Material provided below:
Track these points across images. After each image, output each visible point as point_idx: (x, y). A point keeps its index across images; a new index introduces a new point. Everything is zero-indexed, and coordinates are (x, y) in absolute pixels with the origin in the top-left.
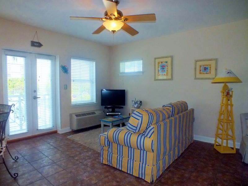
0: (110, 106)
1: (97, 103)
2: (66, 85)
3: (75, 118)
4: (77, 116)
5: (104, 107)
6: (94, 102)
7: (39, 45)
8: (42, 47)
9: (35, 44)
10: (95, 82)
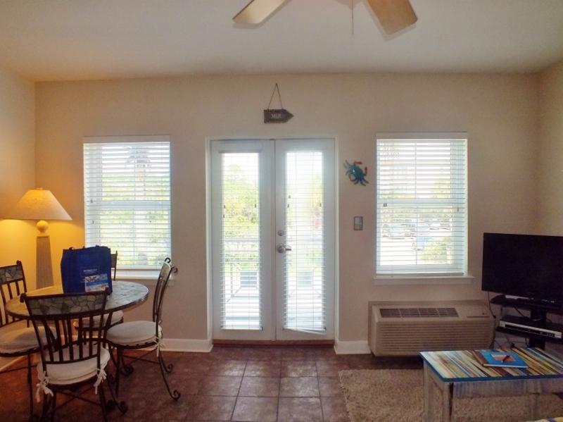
0: (515, 297)
1: (472, 279)
2: (362, 218)
3: (377, 318)
4: (384, 313)
5: (493, 295)
6: (462, 274)
7: (284, 116)
8: (290, 122)
9: (274, 116)
10: (465, 205)
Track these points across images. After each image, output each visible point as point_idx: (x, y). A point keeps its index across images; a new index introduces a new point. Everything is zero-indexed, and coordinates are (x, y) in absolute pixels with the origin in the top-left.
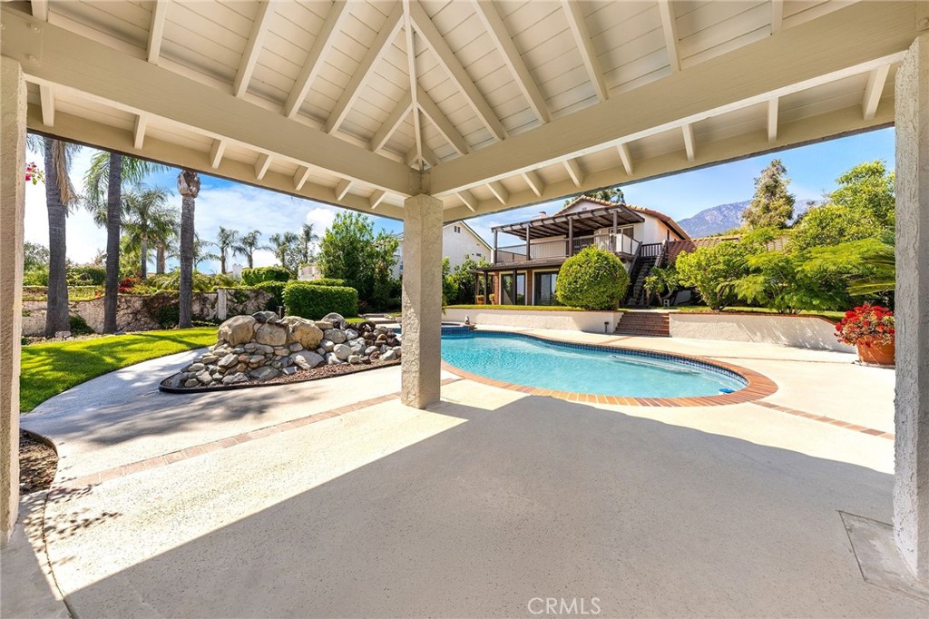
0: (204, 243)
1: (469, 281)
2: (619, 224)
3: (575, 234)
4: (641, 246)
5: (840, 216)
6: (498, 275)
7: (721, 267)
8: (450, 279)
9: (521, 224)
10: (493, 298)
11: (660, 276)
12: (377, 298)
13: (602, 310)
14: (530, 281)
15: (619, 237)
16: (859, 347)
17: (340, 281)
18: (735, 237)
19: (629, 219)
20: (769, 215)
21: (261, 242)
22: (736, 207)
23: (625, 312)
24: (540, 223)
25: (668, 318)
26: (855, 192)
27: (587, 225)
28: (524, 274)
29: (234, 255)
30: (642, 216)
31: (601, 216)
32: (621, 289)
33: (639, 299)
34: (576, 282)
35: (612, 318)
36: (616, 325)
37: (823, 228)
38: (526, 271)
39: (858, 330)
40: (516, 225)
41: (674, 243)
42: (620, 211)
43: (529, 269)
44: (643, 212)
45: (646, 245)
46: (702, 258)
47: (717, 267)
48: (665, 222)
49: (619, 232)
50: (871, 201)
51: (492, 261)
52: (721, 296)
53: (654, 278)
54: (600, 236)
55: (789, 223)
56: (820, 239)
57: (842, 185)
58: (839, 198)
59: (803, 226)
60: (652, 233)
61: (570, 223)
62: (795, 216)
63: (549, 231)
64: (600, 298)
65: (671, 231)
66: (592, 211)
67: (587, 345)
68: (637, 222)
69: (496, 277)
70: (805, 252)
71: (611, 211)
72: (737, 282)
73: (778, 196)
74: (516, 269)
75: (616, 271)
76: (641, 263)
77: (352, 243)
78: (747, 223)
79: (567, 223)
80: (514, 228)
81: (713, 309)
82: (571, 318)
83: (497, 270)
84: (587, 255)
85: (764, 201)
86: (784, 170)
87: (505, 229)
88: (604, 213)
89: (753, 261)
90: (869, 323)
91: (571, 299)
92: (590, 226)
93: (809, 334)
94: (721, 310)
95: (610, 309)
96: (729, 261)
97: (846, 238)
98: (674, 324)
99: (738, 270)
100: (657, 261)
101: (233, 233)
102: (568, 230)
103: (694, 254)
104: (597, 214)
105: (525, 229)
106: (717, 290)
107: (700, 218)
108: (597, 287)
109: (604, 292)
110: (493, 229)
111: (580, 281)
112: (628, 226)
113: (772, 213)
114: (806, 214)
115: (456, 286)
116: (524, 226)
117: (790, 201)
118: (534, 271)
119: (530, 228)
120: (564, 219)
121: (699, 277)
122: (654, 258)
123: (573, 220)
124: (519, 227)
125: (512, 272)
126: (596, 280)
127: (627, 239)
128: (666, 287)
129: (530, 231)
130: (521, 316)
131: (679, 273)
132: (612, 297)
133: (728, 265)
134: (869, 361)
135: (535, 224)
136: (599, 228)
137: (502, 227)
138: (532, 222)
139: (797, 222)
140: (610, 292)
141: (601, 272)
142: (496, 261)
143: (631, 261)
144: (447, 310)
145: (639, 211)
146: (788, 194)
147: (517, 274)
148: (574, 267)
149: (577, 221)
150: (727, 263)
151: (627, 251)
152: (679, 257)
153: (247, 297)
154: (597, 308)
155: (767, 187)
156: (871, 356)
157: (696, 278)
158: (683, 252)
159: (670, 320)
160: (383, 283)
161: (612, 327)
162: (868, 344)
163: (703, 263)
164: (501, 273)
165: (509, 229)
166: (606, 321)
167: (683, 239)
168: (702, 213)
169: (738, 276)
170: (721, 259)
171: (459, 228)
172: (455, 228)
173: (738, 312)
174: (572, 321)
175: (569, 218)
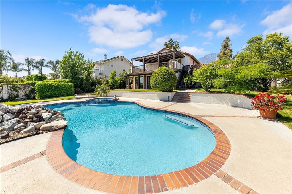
0: (20, 64)
1: (125, 79)
2: (176, 58)
3: (161, 61)
4: (184, 66)
5: (248, 55)
6: (134, 77)
7: (208, 74)
8: (116, 79)
9: (142, 57)
10: (132, 86)
11: (189, 78)
12: (85, 87)
13: (167, 91)
14: (145, 79)
15: (175, 62)
16: (260, 111)
17: (68, 80)
18: (215, 63)
19: (179, 56)
20: (225, 56)
21: (45, 63)
22: (215, 54)
23: (176, 92)
24: (148, 57)
25: (190, 94)
26: (253, 46)
27: (165, 58)
28: (143, 77)
29: (33, 69)
30: (184, 55)
31: (169, 55)
32: (174, 83)
33: (182, 86)
34: (157, 80)
35: (171, 95)
36: (173, 98)
37: (243, 60)
38: (143, 76)
39: (261, 104)
40: (140, 58)
41: (195, 65)
42: (175, 53)
43: (145, 75)
44: (184, 54)
45: (186, 66)
46: (202, 71)
47: (207, 75)
48: (192, 57)
49: (175, 61)
50: (258, 50)
51: (131, 72)
52: (209, 86)
53: (187, 78)
54: (170, 62)
55: (231, 59)
56: (241, 64)
57: (248, 44)
58: (247, 49)
59: (235, 59)
60: (187, 62)
61: (159, 57)
62: (233, 57)
63: (153, 60)
64: (166, 87)
65: (194, 61)
66: (166, 53)
67: (156, 109)
68: (183, 57)
69: (133, 78)
70: (237, 68)
71: (172, 53)
72: (213, 81)
73: (228, 49)
74: (139, 75)
75: (171, 76)
76: (184, 72)
77: (73, 64)
78: (218, 59)
79: (157, 57)
80: (139, 59)
81: (206, 91)
82: (156, 95)
83: (134, 75)
84: (161, 69)
85: (224, 51)
86: (230, 41)
87: (136, 59)
88: (170, 53)
89: (220, 73)
90: (265, 101)
91: (155, 87)
92: (167, 59)
93: (239, 101)
94: (209, 92)
95: (170, 91)
96: (211, 72)
97: (250, 64)
98: (192, 97)
99: (215, 76)
100: (189, 72)
101: (32, 60)
102: (158, 59)
103: (199, 69)
104: (168, 54)
105: (143, 59)
106: (207, 84)
107: (205, 57)
108: (164, 83)
109: (167, 85)
110: (132, 59)
111: (158, 80)
112: (179, 59)
113: (226, 55)
114: (236, 56)
115: (119, 81)
116: (143, 58)
117: (231, 51)
118: (146, 76)
119: (145, 59)
120: (156, 56)
121: (201, 79)
122: (188, 71)
123: (160, 56)
124: (141, 59)
125: (138, 76)
126: (164, 80)
127: (179, 64)
128: (191, 82)
129: (145, 60)
130: (138, 94)
131: (194, 77)
132: (170, 86)
133: (211, 74)
134: (264, 117)
135: (146, 58)
136: (170, 59)
137: (135, 58)
138: (145, 57)
139: (233, 59)
140: (170, 84)
141: (166, 77)
142: (133, 72)
143: (180, 72)
144: (110, 92)
145: (183, 53)
146: (231, 49)
147: (140, 77)
148: (156, 74)
149: (162, 56)
150: (211, 73)
151: (178, 68)
152: (194, 70)
153: (19, 88)
154: (165, 90)
155: (225, 46)
156: (265, 115)
157: (200, 79)
158: (196, 68)
159: (191, 95)
160: (87, 81)
161: (171, 99)
162: (264, 110)
163: (202, 73)
164: (135, 76)
165: (137, 59)
166: (168, 96)
167: (198, 64)
168: (206, 56)
169: (214, 78)
170: (208, 71)
171: (123, 59)
172: (121, 59)
173: (214, 92)
174: (156, 96)
175: (158, 55)
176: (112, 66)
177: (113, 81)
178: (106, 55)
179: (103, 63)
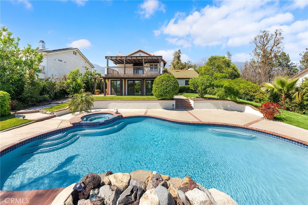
10: (107, 91)
13: (171, 99)
14: (125, 84)
35: (175, 103)
38: (123, 79)
43: (125, 78)
51: (106, 73)
74: (120, 78)
80: (117, 58)
93: (229, 106)
98: (195, 104)
110: (106, 57)
118: (127, 80)
119: (125, 59)
124: (120, 58)
130: (135, 104)
135: (128, 58)
136: (146, 63)
137: (111, 57)
164: (110, 80)
166: (173, 104)
171: (76, 53)
172: (74, 52)
173: (210, 99)
174: (159, 104)
175: (143, 58)
176: (61, 61)
177: (76, 85)
178: (43, 42)
179: (46, 55)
End of Material provided.
> [What you have to do]: Can you write out the records from their first line through the line containing "3: (75, 118)", swapping "top-left" for "upper-left" and leaving everything else unchanged? Leave the pictures out of your answer.

> [Result for this task]:
Track these points across images. After each image, output each visible point as point_idx: (x, y). A point keeps its index across images; a new index introduces a new point. Everything is zero-indexed, and coordinates are (x, y) in absolute pixels with the origin in the upper-left.
0: (110, 106)
1: (97, 103)
2: (66, 85)
3: (75, 118)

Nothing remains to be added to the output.